Tesla-Lenker verursachte tödlichen Unfall – Gerichtspräsident: «Das Wendemanöver war eine ziemlich hirnverbrannte Idee»
Ein Deutscher fuhr im März letzten Jahres mit seinem Tesla bei der Kreuzung Neuhof von Lenzburg her kommend auf die Einspurstrecke auf die Hendschikerstrasse. «An dem Tag hatte mich eine Bekannte gebeten, sie zu einer Tanzveranstaltung zu fahren. Wir fuhren rechtzeitig ab, doch ich habe mich verfahren», erklärte der 55-Jährige vor Gericht.
Das Navi habe ihn mehrmals falsch gelenkt. Weil er auf die Autobahn nach Aarau wollte, hatte er sich kurzerhand entschlossen, über die Sicherheitslinie zu fahren, um zu wenden und auf die entgegenkommende Spur zu kommen – ein fataler Fehler. Denn der Beschuldigte übersah einen VW Polo, der aus dem Tunnel kam und Richtung Hendschiken fuhr. Die beiden Fahrzeuge kollidierten.
Gerichtspräsident Aeschbach: «Das war eine hirnverbrannte Idee»
Im VW sassen eine Mutter, 41, ihre Tochter, 19, und ihr Sohn,6. Die Tochter, die den Wagen lenkte, konnte nicht mehr reagieren. Doch am schwersten verletzt wurde bei dem Unfall die Mutter, sie verstarb kurz darauf im Spital.
Der Teslafahrer muss sich am Donnerstag vor dem Bezirksgericht Lenzburg verantworten. Allerdings handelt es sich um eine abgekürztes Verfahren. Dies ist möglich, wenn der Beschuldigte geständig ist und man sich über eine Strafe einig wird – das Gericht muss dann nur noch prüfen, ob ein Geständnis vorliegt und ob es plausibel ist, ob das Verfahren korrekt durchgeführt wurde und die Sanktionen angemessen sind.
Der Lenzburger Gerichtspräsident Daniel Aeschbach befragte den Beschuldigten zum Tathergang und wollte wissen, wie er sein Verhalten beurteile. «Ich bereue es jeden Tag, es war unverantwortlich und ich hätte das nie tun dürfen», erklärte der Teslafahrer. «Es war eine ziemlich hirnverbrannte Idee, ein Wendemanöver über eine Sicherheitslinie auszuführen», fasste Aeschbach zusammen. «Ja, das stimmt», betätigte der Beschuldigte.
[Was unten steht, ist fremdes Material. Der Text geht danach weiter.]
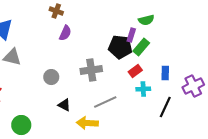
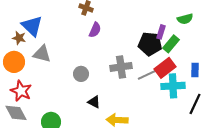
green semicircle: (146, 20) -> (185, 19), moved
red rectangle: (135, 71) -> (165, 68), size x1.5
cyan cross: (143, 89) -> (173, 86), size x1.6
gray line: (105, 102) -> (149, 74), moved

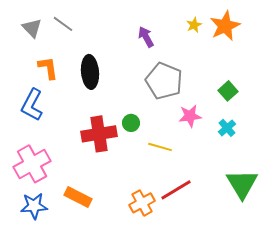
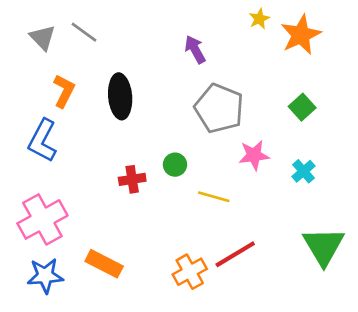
yellow star: (194, 25) -> (259, 19), moved
orange L-shape: (48, 68) -> (64, 91), turned 35
green square: (228, 91) -> (302, 107), moved
red cross: (99, 134) -> (132, 179), size x0.6

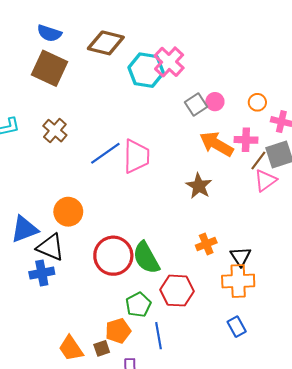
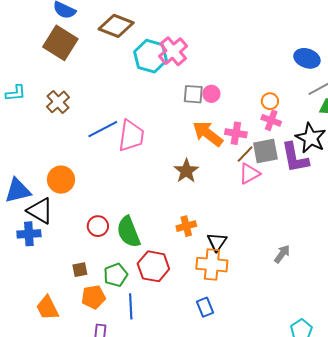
orange circle: (257, 102) -> (270, 101), moved
gray square: (196, 104) -> (193, 94), turned 30
red circle: (113, 256) -> (98, 226), size x0.6
brown square: (102, 348) -> (80, 270), moved

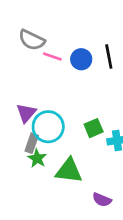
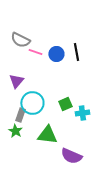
purple triangle: (26, 113) -> (16, 81), moved
green star: (37, 158) -> (15, 131), moved
purple semicircle: (102, 200) -> (71, 156), size x1.5

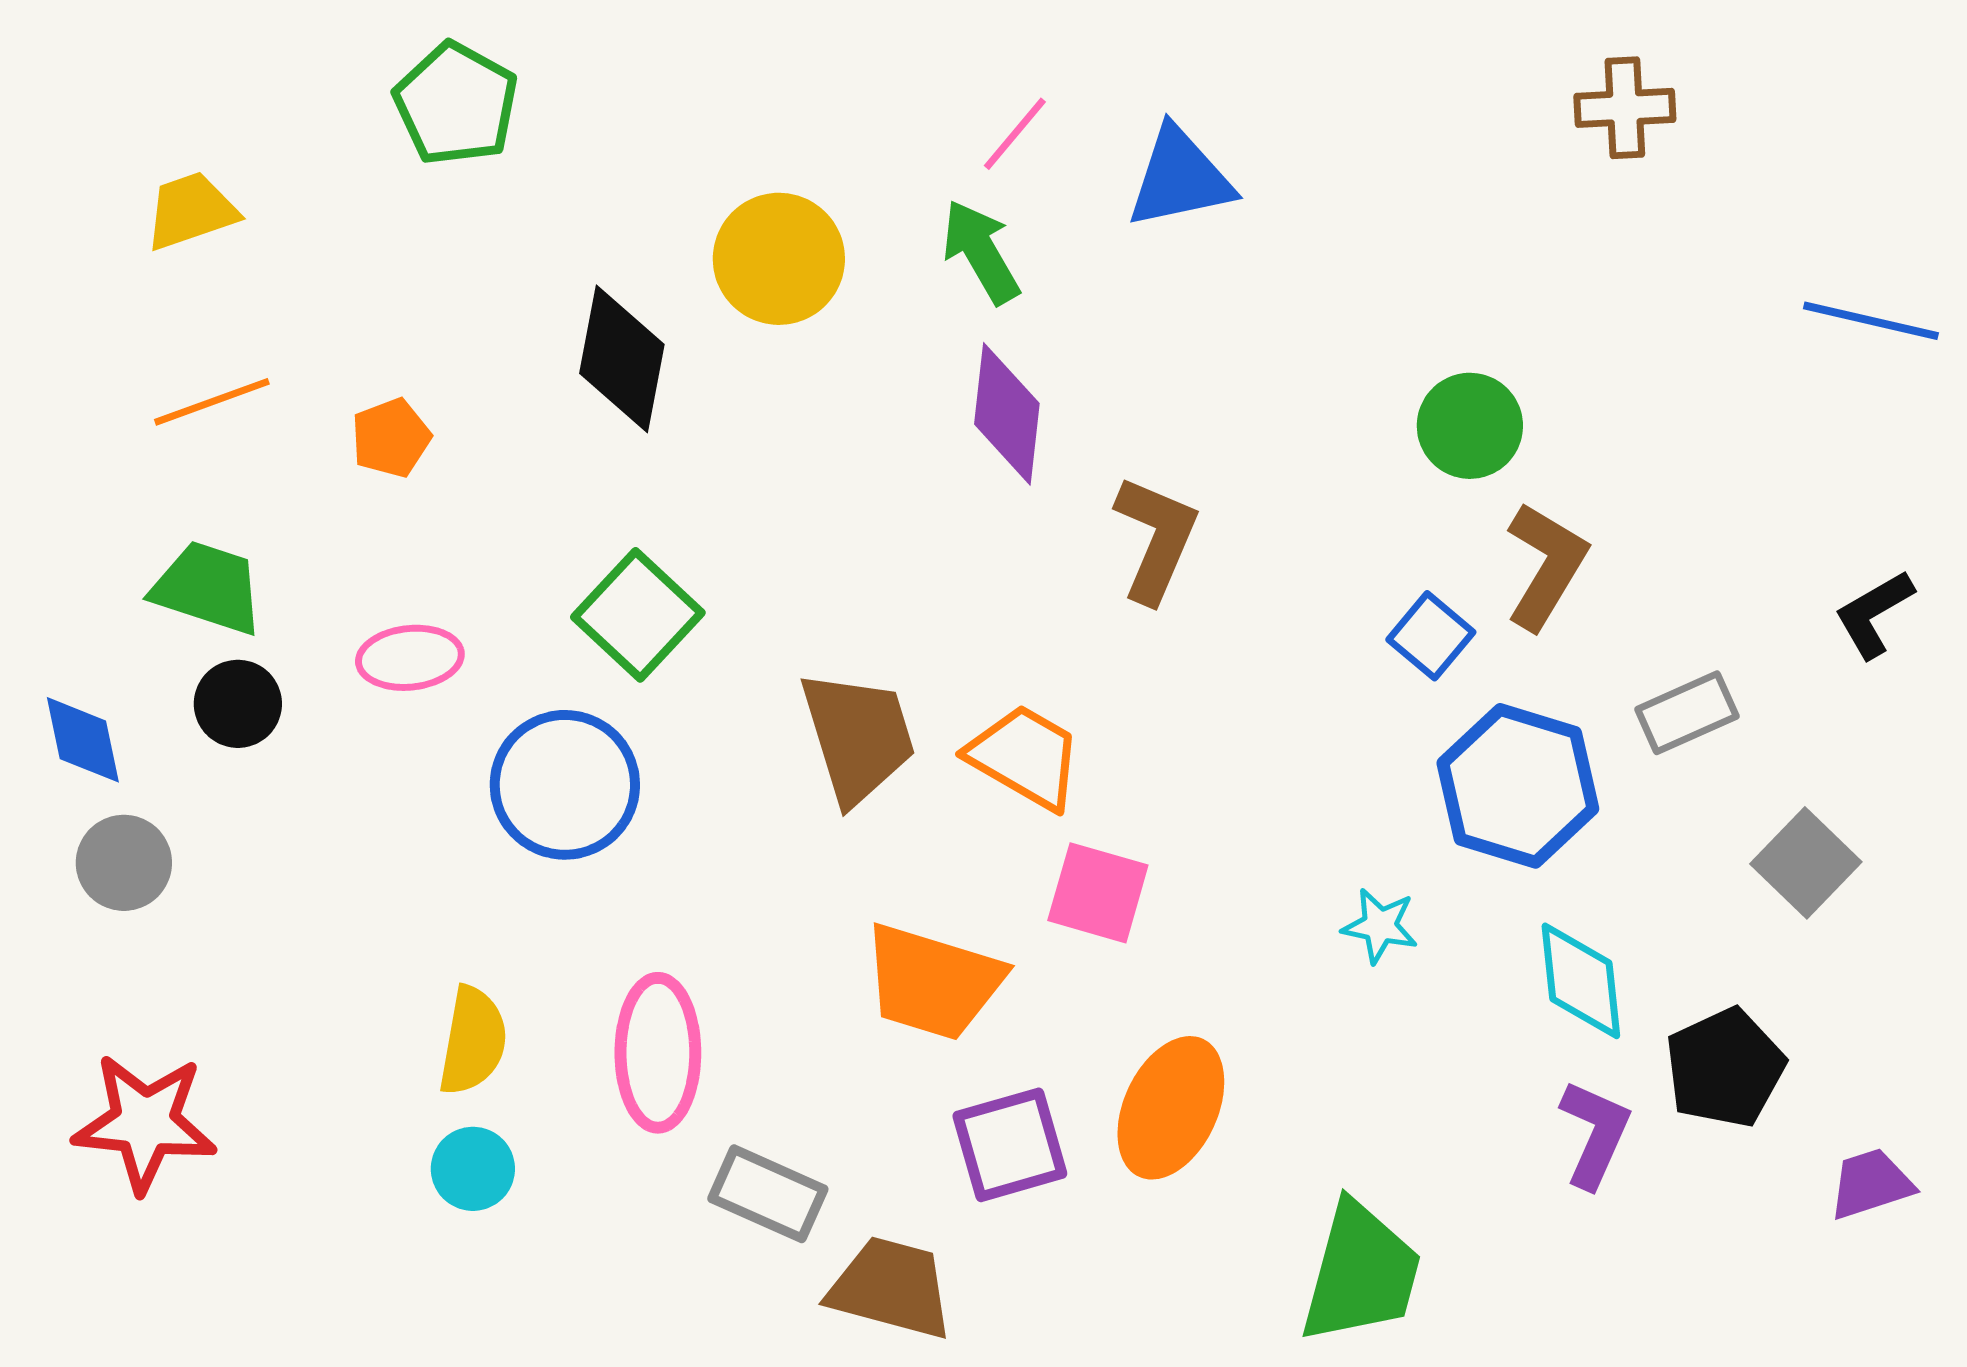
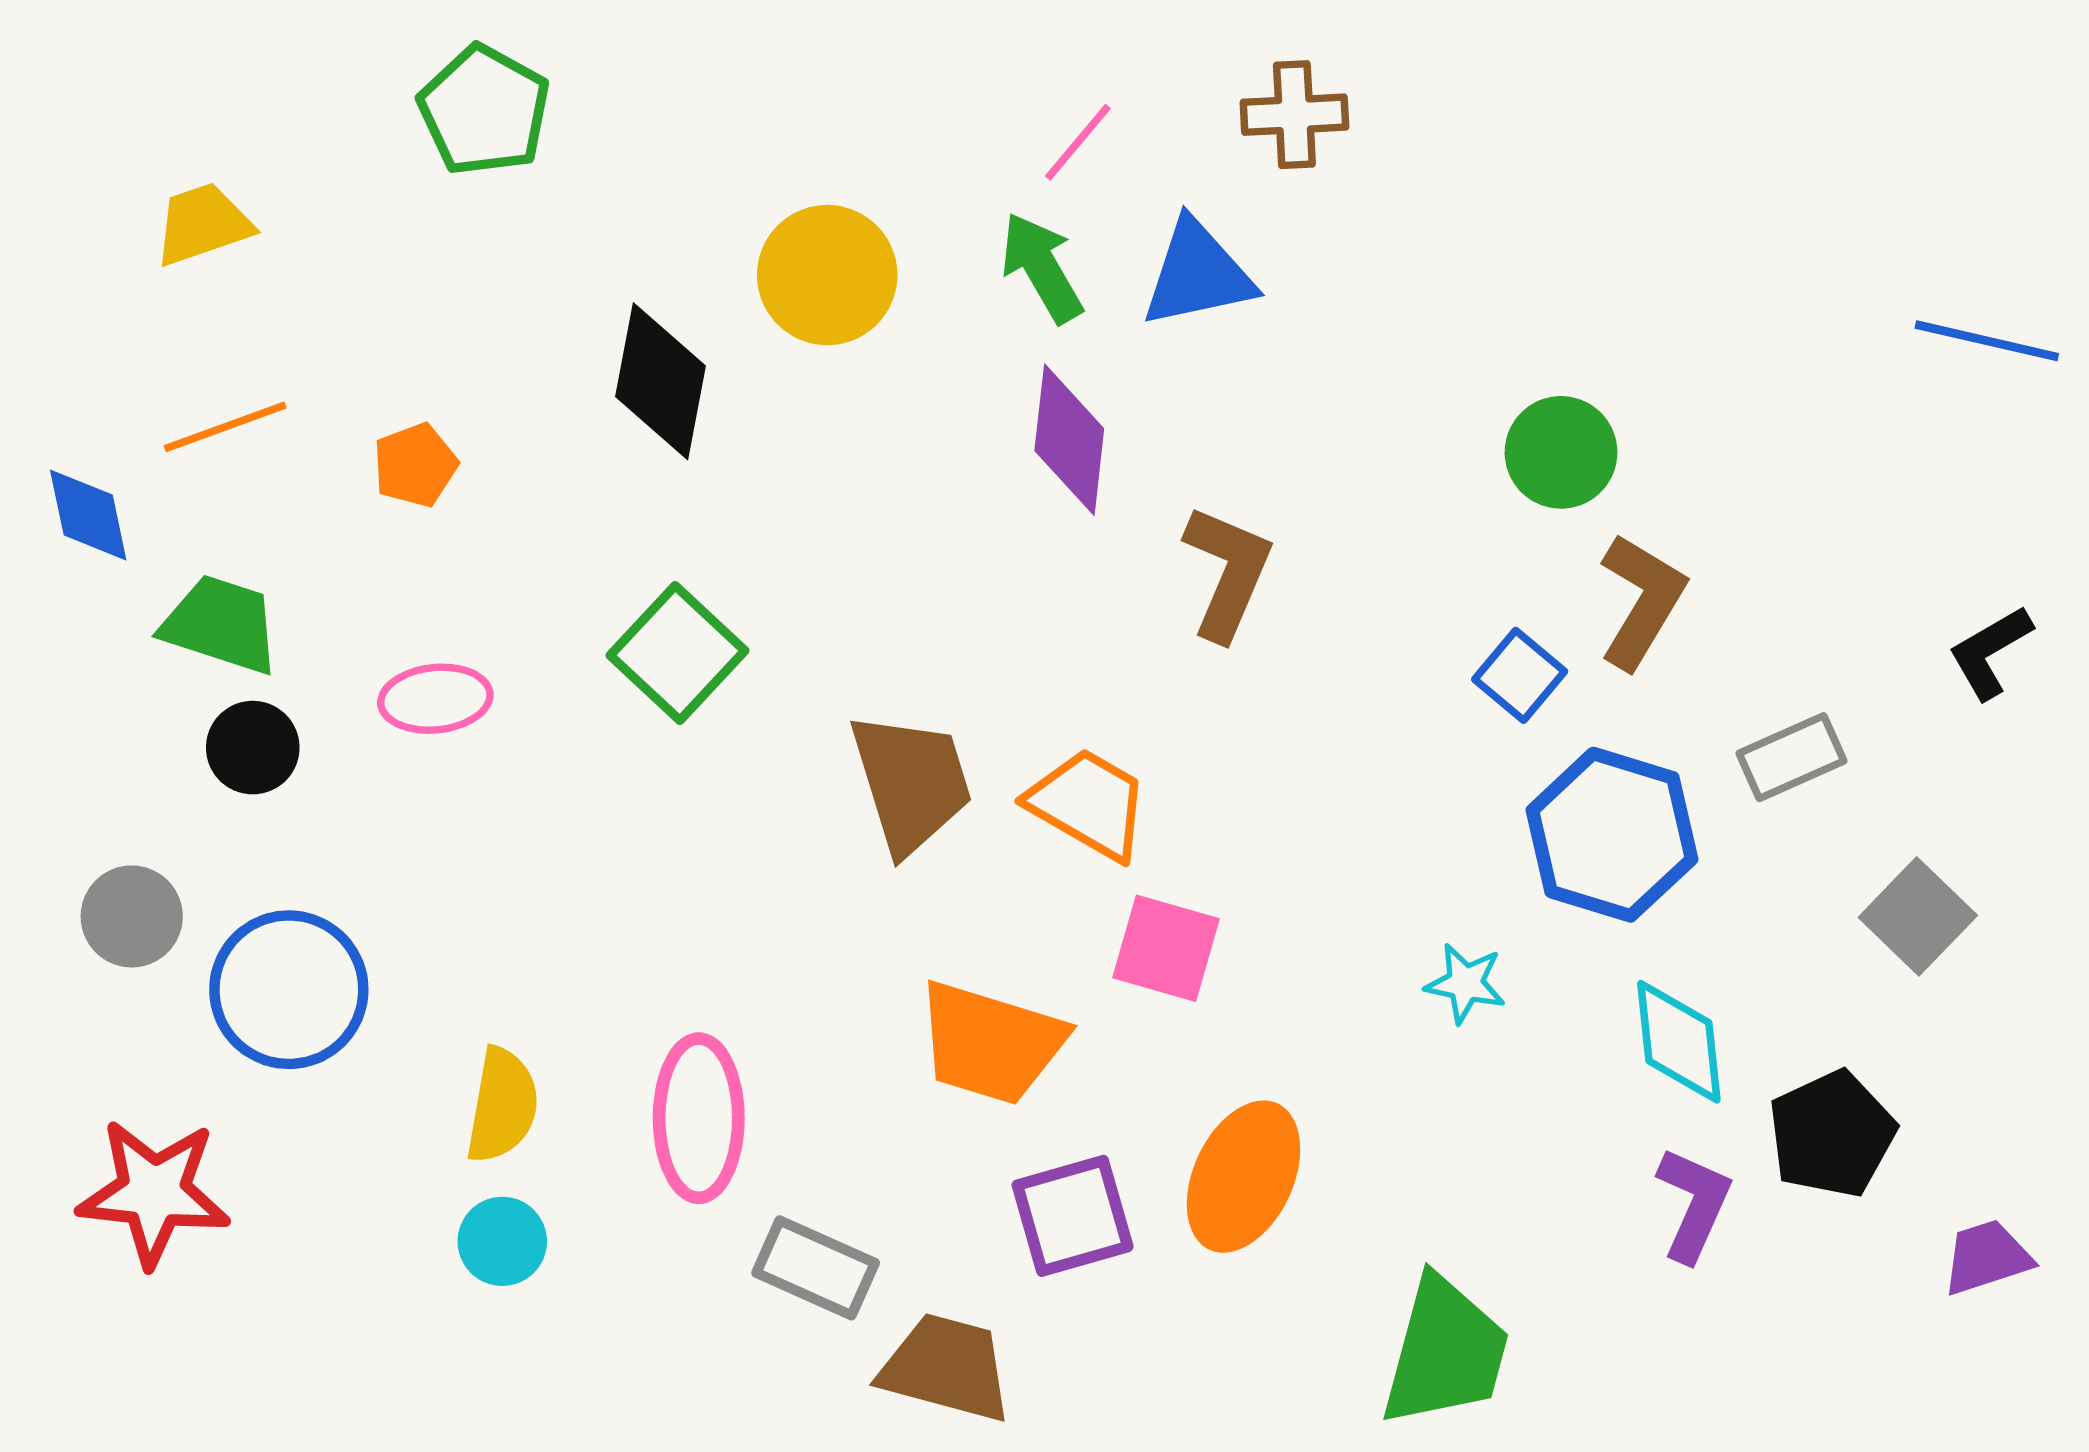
brown cross: (1625, 108) -> (1294, 115), moved
blue triangle: (1180, 178) -> (1198, 274), moved
blue diamond: (83, 740) -> (88, 515), moved
blue circle: (565, 785) -> (289, 990), moved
Er fahre seither mit viel mehr Rücksicht und beachte den Verkehr mehr, erklärte er. «Mein Leben hat sich radikal geändert. Ich bin mir aber auch bewusst, dass die Opferfamilie in noch viel grösserem Ausmass betroffen ist – es tut mir aufrichtig leid.»
Eine bedingte Freiheitsstrafe und eine Busse
Geeinigt haben sich die Staatsanwaltschaft und der Unfallfahrer auf eine bedingte Freiheitsstrafe von 15 Monaten sowie eine Busse von 4000 Franken. «Meine Mandantschaft hat sich schwer getan mit der Sanktion, ein Menschenleben ist weg, eine Familie ist betroffen auf Lebzeiten», sagte der Anwalt der Opferfamilie. Man sei aber damit einverstanden, weil dies der gängigen Rechtsprechung entspreche.
Adrian Schuler, Mediensprecher der Staatsanwaltschaft, erklärt: «Eine bedingte Freiheitsstrafe wird dann ausgefällt respektive von der Staatsanwaltschaft gefordert, wenn eine unbedingte Strafe nicht notwendig erscheint, um die verurteilte Person von der Begehung weiterer Straftaten abzuhalten.» Auch werde bei der Strafzumessung das Verschulden, also ob eine Tat fahrlässig oder mit Vorsatz begangen wurde, sowie das Vorleben der beschuldigten Person berücksichtigt.
Und an der Verhandlung machte Gerichtspräsident Aeschbach klar: «Gesetzlich ist es nicht möglich, eine unbedingte Freiheitsstrafe auszusprechen, der Beschuldigte ist nicht vorbestraft.» Egal welche Strafe ausgefällt würde, mache dies das Opfer nicht wieder lebendig.
Verschiedene Angehörige haben Zivilforderungen gestellt, insgesamt 195’000 Franken. Diese wurden im Grundsatz anerkannt. Hinzu kommen Parteientschädigungen von zusammen 5000 Franken und Verfahrenskosten und Anklagegebühren von rund 13’000 Franken.